(Beginning of DATA FOR REVIEW)
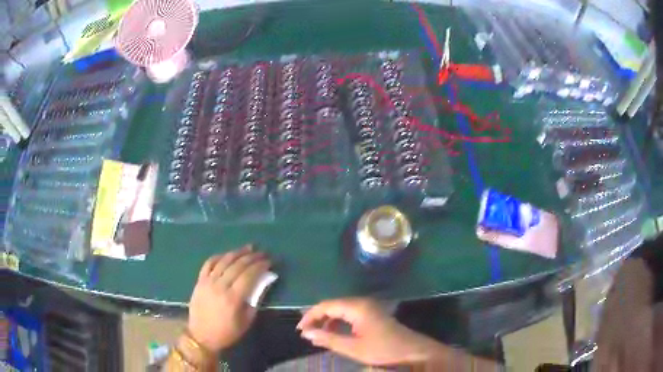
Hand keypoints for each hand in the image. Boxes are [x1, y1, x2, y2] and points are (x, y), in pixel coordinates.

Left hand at [187, 245, 270, 352]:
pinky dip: (219, 256)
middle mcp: (219, 286)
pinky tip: (227, 255)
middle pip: (237, 265)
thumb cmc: (227, 332)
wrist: (201, 335)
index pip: (249, 275)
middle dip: (252, 257)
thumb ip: (255, 301)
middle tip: (262, 252)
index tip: (269, 261)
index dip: (260, 266)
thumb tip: (263, 283)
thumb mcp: (246, 321)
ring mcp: (207, 281)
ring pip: (223, 261)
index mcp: (233, 298)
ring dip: (237, 252)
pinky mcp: (200, 281)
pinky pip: (209, 263)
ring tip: (248, 248)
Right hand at [297, 297, 440, 365]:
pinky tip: (335, 334)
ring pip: (341, 310)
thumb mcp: (353, 348)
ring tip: (317, 335)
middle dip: (317, 318)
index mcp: (357, 307)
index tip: (300, 331)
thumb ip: (328, 339)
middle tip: (306, 333)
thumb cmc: (383, 349)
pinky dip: (339, 323)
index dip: (310, 316)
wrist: (413, 351)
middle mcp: (362, 303)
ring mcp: (369, 308)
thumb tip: (306, 333)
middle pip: (333, 306)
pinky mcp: (373, 315)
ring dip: (328, 321)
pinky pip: (350, 315)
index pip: (326, 305)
(End of DATA FOR REVIEW)
WHAT THIS TASK INVOLVES = An exact reprint of every record is required, with the pictures omitted.

COMPLETED TASK =
Hand keypoints for each hand in the image. Boxes are [x1, y1, x2, y2] and points are (x, y), in pixel coordinates.

Left hand at [187, 245, 270, 352]:
pinky dip: (219, 256)
middle mcp: (219, 286)
pinky tip: (227, 255)
middle pip: (237, 265)
thumb cmc: (227, 332)
wrist: (201, 335)
index pip: (249, 275)
middle dip: (252, 257)
thumb ip: (255, 301)
middle tip: (262, 252)
index tip: (269, 261)
index dip: (260, 266)
thumb tip: (263, 283)
thumb mcp: (246, 321)
ring mcp: (207, 281)
ring pip: (223, 261)
index mcp: (233, 298)
ring dip: (237, 252)
pinky mcp: (200, 281)
pinky pip: (209, 263)
ring tip: (248, 248)
Right hand at [297, 297, 440, 365]:
pinky tip: (335, 334)
ring pip: (341, 310)
thumb mcp: (353, 348)
ring tip: (317, 335)
middle dip: (317, 318)
index mcp: (357, 307)
index tip: (300, 331)
thumb ip: (328, 339)
middle tip: (306, 333)
thumb cmc: (383, 349)
pinky dip: (339, 323)
index dip: (310, 316)
wrist: (413, 351)
middle mcp: (362, 303)
ring mcp: (369, 308)
thumb tip: (306, 333)
middle pip: (333, 306)
pinky mcp: (373, 315)
ring dip: (328, 321)
pinky pip: (350, 315)
index pip: (326, 305)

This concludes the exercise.